▸ **Prompt**
The records below are to be reproduced exactly, with every picture left out.

▸ **Records from a collection**
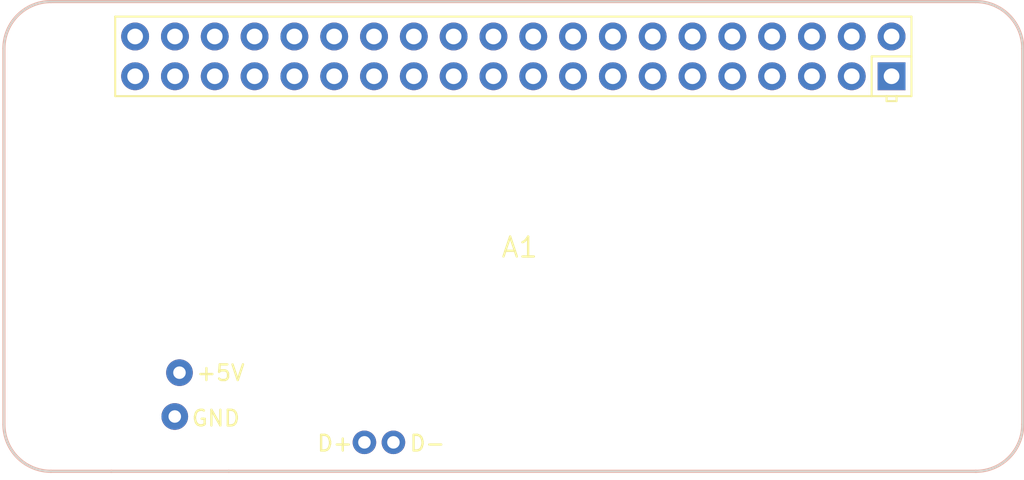
<source format=kicad_pcb>
(kicad_pcb
	(version 20240108)
	(generator "pcbnew")
	(generator_version "8.0")
	(general
		(thickness 1.6)
		(legacy_teardrops no)
	)
	(paper "A4")
	(layers
		(0 "F.Cu" signal)
		(31 "B.Cu" signal)
		(32 "B.Adhes" user "B.Adhesive")
		(33 "F.Adhes" user "F.Adhesive")
		(34 "B.Paste" user)
		(35 "F.Paste" user)
		(36 "B.SilkS" user "B.Silkscreen")
		(37 "F.SilkS" user "F.Silkscreen")
		(38 "B.Mask" user)
		(39 "F.Mask" user)
		(40 "Dwgs.User" user "User.Drawings")
		(41 "Cmts.User" user "User.Comments")
		(42 "Eco1.User" user "User.Eco1")
		(43 "Eco2.User" user "User.Eco2")
		(44 "Edge.Cuts" user)
		(45 "Margin" user)
		(46 "B.CrtYd" user "B.Courtyard")
		(47 "F.CrtYd" user "F.Courtyard")
		(48 "B.Fab" user)
		(49 "F.Fab" user)
		(50 "User.1" user)
		(51 "User.2" user)
		(52 "User.3" user)
		(53 "User.4" user)
		(54 "User.5" user)
		(55 "User.6" user)
		(56 "User.7" user)
		(57 "User.8" user)
		(58 "User.9" user)
	)
	(setup
		(pad_to_mask_clearance 0)
		(allow_soldermask_bridges_in_footprints no)
		(pcbplotparams
			(layerselection 0x00010fc_ffffffff)
			(plot_on_all_layers_selection 0x0000000_00000000)
			(disableapertmacros no)
			(usegerberextensions no)
			(usegerberattributes yes)
			(usegerberadvancedattributes yes)
			(creategerberjobfile yes)
			(dashed_line_dash_ratio 12.000000)
			(dashed_line_gap_ratio 3.000000)
			(svgprecision 4)
			(plotframeref no)
			(viasonmask no)
			(mode 1)
			(useauxorigin no)
			(hpglpennumber 1)
			(hpglpenspeed 20)
			(hpglpendiameter 15.000000)
			(pdf_front_fp_property_popups yes)
			(pdf_back_fp_property_popups yes)
			(dxfpolygonmode yes)
			(dxfimperialunits yes)
			(dxfusepcbnewfont yes)
			(psnegative no)
			(psa4output no)
			(plotreference yes)
			(plotvalue yes)
			(plotfptext yes)
			(plotinvisibletext no)
			(sketchpadsonfab no)
			(subtractmaskfromsilk no)
			(outputformat 1)
			(mirror no)
			(drillshape 1)
			(scaleselection 1)
			(outputdirectory "")
		)
	)
	(net 0 "")
	(net 1 "unconnected-(A1-GP9{slash}MISO-Pad21)")
	(net 2 "unconnected-(A1-+5V-Pad4)")
	(net 3 "unconnected-(A1-GP21-Pad40)")
	(net 4 "unconnected-(A1-GND-Pad20)")
	(net 5 "unconnected-(A1-+5V_USB-PadPP1)")
	(net 6 "unconnected-(A1-GP3{slash}SCL-Pad5)")
	(net 7 "unconnected-(A1-GND-Pad6)")
	(net 8 "unconnected-(A1-GP13{slash}PWM1-Pad33)")
	(net 9 "unconnected-(A1-GP7{slash}CS1-Pad26)")
	(net 10 "unconnected-(A1-GND-Pad39)")
	(net 11 "unconnected-(A1-GND-Pad34)")
	(net 12 "unconnected-(A1-GP22-Pad15)")
	(net 13 "unconnected-(A1-GP4-Pad7)")
	(net 14 "unconnected-(A1-GP24-Pad18)")
	(net 15 "unconnected-(A1-GP18-Pad12)")
	(net 16 "unconnected-(A1-GP20-Pad38)")
	(net 17 "unconnected-(A1-GND-PadPP6)")
	(net 18 "unconnected-(A1-GP17-Pad11)")
	(net 19 "unconnected-(A1-USB_D+-PadPP22)")
	(net 20 "unconnected-(A1-+3V3-Pad1)")
	(net 21 "unconnected-(A1-GP12{slash}PWM0-Pad32)")
	(net 22 "unconnected-(A1-GND-Pad14)")
	(net 23 "unconnected-(A1-GP1-Pad28)")
	(net 24 "unconnected-(A1-GP10{slash}MOSI-Pad19)")
	(net 25 "unconnected-(A1-USB_D--PadPP23)")
	(net 26 "unconnected-(A1-GND-Pad9)")
	(net 27 "unconnected-(A1-+5V-Pad2)")
	(net 28 "unconnected-(A1-GP11{slash}SCLK-Pad23)")
	(net 29 "unconnected-(A1-GP0-Pad27)")
	(net 30 "unconnected-(A1-GP19-Pad35)")
	(net 31 "unconnected-(A1-GP16-Pad36)")
	(net 32 "unconnected-(A1-GP23-Pad16)")
	(net 33 "unconnected-(A1-GP8{slash}CS0-Pad24)")
	(net 34 "unconnected-(A1-GND-Pad25)")
	(net 35 "unconnected-(A1-GP15{slash}RXD-Pad10)")
	(net 36 "unconnected-(A1-GP2{slash}SDA-Pad3)")
	(net 37 "unconnected-(A1-+3V3-Pad17)")
	(net 38 "unconnected-(A1-GP26-Pad37)")
	(net 39 "unconnected-(A1-GP6-Pad31)")
	(net 40 "unconnected-(A1-GP5-Pad29)")
	(net 41 "unconnected-(A1-GND-Pad30)")
	(net 42 "unconnected-(A1-GP14{slash}TXD-Pad8)")
	(net 43 "unconnected-(A1-GP25-Pad22)")
	(net 44 "unconnected-(A1-GP27-Pad13)")
	(footprint "Raspberry_Pi_Zero_v.1.3_Hat:RASPI_ZERO_FULL" (layer "F.Cu") (at 119 109.1))
	(gr_arc
		(start 184 106.1)
		(mid 183.12132 108.22132)
		(end 181 109.1)
		(stroke
			(width 0.1)
			(type default)
		)
		(layer "Edge.Cuts")
		(uuid "1d52387a-05dd-46a2-a8d4-bac2cd3981c9")
	)
	(gr_line
		(start 184 106.1)
		(end 184 82.1)
		(stroke
			(width 0.1)
			(type default)
		)
		(layer "Edge.Cuts")
		(uuid "3c75fde2-b752-4fd0-a2c9-9127c081525a")
	)
	(gr_arc
		(start 119 82.1)
		(mid 119.87868 79.97868)
		(end 122 79.1)
		(stroke
			(width 0.1)
			(type default)
		)
		(layer "Edge.Cuts")
		(uuid "5e2625b5-674a-4107-bb38-db9ebff6d0c1")
	)
	(gr_arc
		(start 122 109.1)
		(mid 119.87868 108.22132)
		(end 119 106.1)
		(stroke
			(width 0.1)
			(type default)
		)
		(layer "Edge.Cuts")
		(uuid "63b19c8b-972c-4680-a32c-bf672824159e")
	)
	(gr_line
		(start 119 82.1)
		(end 119 106.1)
		(stroke
			(width 0.1)
			(type default)
		)
		(layer "Edge.Cuts")
		(uuid "6d70fa66-4626-47f3-81c1-239bd62c5c9b")
	)
	(gr_line
		(start 122 79.1)
		(end 181 79.1)
		(stroke
			(width 0.1)
			(type default)
		)
		(layer "Edge.Cuts")
		(uuid "7009d650-c8ee-4672-a0d6-b4be22acfa71")
	)
	(gr_line
		(start 122 109.1)
		(end 181 109.1)
		(stroke
			(width 0.1)
			(type default)
		)
		(layer "Edge.Cuts")
		(uuid "78bb266a-3c47-4e3c-8051-d79323e40b91")
	)
	(gr_arc
		(start 181 79.1)
		(mid 183.12132 79.97868)
		(end 184 82.1)
		(stroke
			(width 0.1)
			(type default)
		)
		(layer "Edge.Cuts")
		(uuid "f4457f7a-5fda-4319-a512-4daa00e1660c")
	)
)
</source>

▸ **Answer section**
<source format=kicad_pcb>
(kicad_pcb
	(version 20240108)
	(generator "pcbnew")
	(generator_version "8.0")
	(general
		(thickness 1.6)
		(legacy_teardrops no)
	)
	(paper "A4")
	(layers
		(0 "F.Cu" signal)
		(31 "B.Cu" signal)
		(32 "B.Adhes" user "B.Adhesive")
		(33 "F.Adhes" user "F.Adhesive")
		(34 "B.Paste" user)
		(35 "F.Paste" user)
		(36 "B.SilkS" user "B.Silkscreen")
		(37 "F.SilkS" user "F.Silkscreen")
		(38 "B.Mask" user)
		(39 "F.Mask" user)
		(40 "Dwgs.User" user "User.Drawings")
		(41 "Cmts.User" user "User.Comments")
		(42 "Eco1.User" user "User.Eco1")
		(43 "Eco2.User" user "User.Eco2")
		(44 "Edge.Cuts" user)
		(45 "Margin" user)
		(46 "B.CrtYd" user "B.Courtyard")
		(47 "F.CrtYd" user "F.Courtyard")
		(48 "B.Fab" user)
		(49 "F.Fab" user)
		(50 "User.1" user)
		(51 "User.2" user)
		(52 "User.3" user)
		(53 "User.4" user)
		(54 "User.5" user)
		(55 "User.6" user)
		(56 "User.7" user)
		(57 "User.8" user)
		(58 "User.9" user)
	)
	(setup
		(pad_to_mask_clearance 0)
		(allow_soldermask_bridges_in_footprints no)
		(pcbplotparams
			(layerselection 0x00010fc_ffffffff)
			(plot_on_all_layers_selection 0x0000000_00000000)
			(disableapertmacros no)
			(usegerberextensions no)
			(usegerberattributes yes)
			(usegerberadvancedattributes yes)
			(creategerberjobfile yes)
			(dashed_line_dash_ratio 12.000000)
			(dashed_line_gap_ratio 3.000000)
			(svgprecision 4)
			(plotframeref no)
			(viasonmask no)
			(mode 1)
			(useauxorigin no)
			(hpglpennumber 1)
			(hpglpenspeed 20)
			(hpglpendiameter 15.000000)
			(pdf_front_fp_property_popups yes)
			(pdf_back_fp_property_popups yes)
			(dxfpolygonmode yes)
			(dxfimperialunits yes)
			(dxfusepcbnewfont yes)
			(psnegative no)
			(psa4output no)
			(plotreference yes)
			(plotvalue yes)
			(plotfptext yes)
			(plotinvisibletext no)
			(sketchpadsonfab no)
			(subtractmaskfromsilk no)
			(outputformat 1)
			(mirror no)
			(drillshape 1)
			(scaleselection 1)
			(outputdirectory "")
		)
	)
	(net 0 "")
	(net 1 "unconnected-(A1-GP9{slash}MISO-Pad21)")
	(net 2 "unconnected-(A1-+5V-Pad4)")
	(net 3 "unconnected-(A1-GP21-Pad40)")
	(net 4 "unconnected-(A1-GND-Pad20)")
	(net 5 "unconnected-(A1-+5V_USB-PadPP1)")
	(net 6 "unconnected-(A1-GP3{slash}SCL-Pad5)")
	(net 7 "unconnected-(A1-GND-Pad6)")
	(net 8 "unconnected-(A1-GP13{slash}PWM1-Pad33)")
	(net 9 "unconnected-(A1-GP7{slash}CS1-Pad26)")
	(net 10 "unconnected-(A1-GND-Pad39)")
	(net 11 "unconnected-(A1-GND-Pad34)")
	(net 12 "unconnected-(A1-GP22-Pad15)")
	(net 13 "unconnected-(A1-GP4-Pad7)")
	(net 14 "unconnected-(A1-GP24-Pad18)")
	(net 15 "unconnected-(A1-GP18-Pad12)")
	(net 16 "unconnected-(A1-GP20-Pad38)")
	(net 17 "unconnected-(A1-GND-PadPP6)")
	(net 18 "unconnected-(A1-GP17-Pad11)")
	(net 19 "unconnected-(A1-USB_D+-PadPP22)")
	(net 20 "unconnected-(A1-+3V3-Pad1)")
	(net 21 "unconnected-(A1-GP12{slash}PWM0-Pad32)")
	(net 22 "unconnected-(A1-GND-Pad14)")
	(net 23 "unconnected-(A1-GP1-Pad28)")
	(net 24 "unconnected-(A1-GP10{slash}MOSI-Pad19)")
	(net 25 "unconnected-(A1-USB_D--PadPP23)")
	(net 26 "unconnected-(A1-GND-Pad9)")
	(net 27 "unconnected-(A1-+5V-Pad2)")
	(net 28 "unconnected-(A1-GP11{slash}SCLK-Pad23)")
	(net 29 "unconnected-(A1-GP0-Pad27)")
	(net 30 "unconnected-(A1-GP19-Pad35)")
	(net 31 "unconnected-(A1-GP16-Pad36)")
	(net 32 "unconnected-(A1-GP23-Pad16)")
	(net 33 "unconnected-(A1-GP8{slash}CS0-Pad24)")
	(net 34 "unconnected-(A1-GND-Pad25)")
	(net 35 "unconnected-(A1-GP15{slash}RXD-Pad10)")
	(net 36 "unconnected-(A1-GP2{slash}SDA-Pad3)")
	(net 37 "unconnected-(A1-+3V3-Pad17)")
	(net 38 "unconnected-(A1-GP26-Pad37)")
	(net 39 "unconnected-(A1-GP6-Pad31)")
	(net 40 "unconnected-(A1-GP5-Pad29)")
	(net 41 "unconnected-(A1-GND-Pad30)")
	(net 42 "unconnected-(A1-GP14{slash}TXD-Pad8)")
	(net 43 "unconnected-(A1-GP25-Pad22)")
	(net 44 "unconnected-(A1-GP27-Pad13)")
	(footprint "Raspberry_Pi_Zero_v.1.3_Hat:RASPI_ZERO_FULL" (layer "F.Cu") (at 119 109.1))
	(gr_arc
		(start 184 106.1)
		(mid 183.12132 108.22132)
		(end 181 109.1)
		(stroke
			(width 0.1)
			(type default)
		)
		(layer "Edge.Cuts")
		(uuid "1d52387a-05dd-46a2-a8d4-bac2cd3981c9")
	)
	(gr_line
		(start 184 106.1)
		(end 184 82.1)
		(stroke
			(width 0.1)
			(type default)
		)
		(layer "Edge.Cuts")
		(uuid "3c75fde2-b752-4fd0-a2c9-9127c081525a")
	)
	(gr_arc
		(start 119 82.1)
		(mid 119.87868 79.97868)
		(end 122 79.1)
		(stroke
			(width 0.1)
			(type default)
		)
		(layer "Edge.Cuts")
		(uuid "5e2625b5-674a-4107-bb38-db9ebff6d0c1")
	)
	(gr_arc
		(start 122 109.1)
		(mid 119.87868 108.22132)
		(end 119 106.1)
		(stroke
			(width 0.1)
			(type default)
		)
		(layer "Edge.Cuts")
		(uuid "63b19c8b-972c-4680-a32c-bf672824159e")
	)
	(gr_line
		(start 119 82.1)
		(end 119 106.1)
		(stroke
			(width 0.1)
			(type default)
		)
		(layer "Edge.Cuts")
		(uuid "6d70fa66-4626-47f3-81c1-239bd62c5c9b")
	)
	(gr_line
		(start 122 79.1)
		(end 181 79.1)
		(stroke
			(width 0.1)
			(type default)
		)
		(layer "Edge.Cuts")
		(uuid "7009d650-c8ee-4672-a0d6-b4be22acfa71")
	)
	(gr_line
		(start 122 109.1)
		(end 181 109.1)
		(stroke
			(width 0.1)
			(type default)
		)
		(layer "Edge.Cuts")
		(uuid "78bb266a-3c47-4e3c-8051-d79323e40b91")
	)
	(gr_arc
		(start 181 79.1)
		(mid 183.12132 79.97868)
		(end 184 82.1)
		(stroke
			(width 0.1)
			(type default)
		)
		(layer "Edge.Cuts")
		(uuid "f4457f7a-5fda-4319-a512-4daa00e1660c")
	)
)
</source>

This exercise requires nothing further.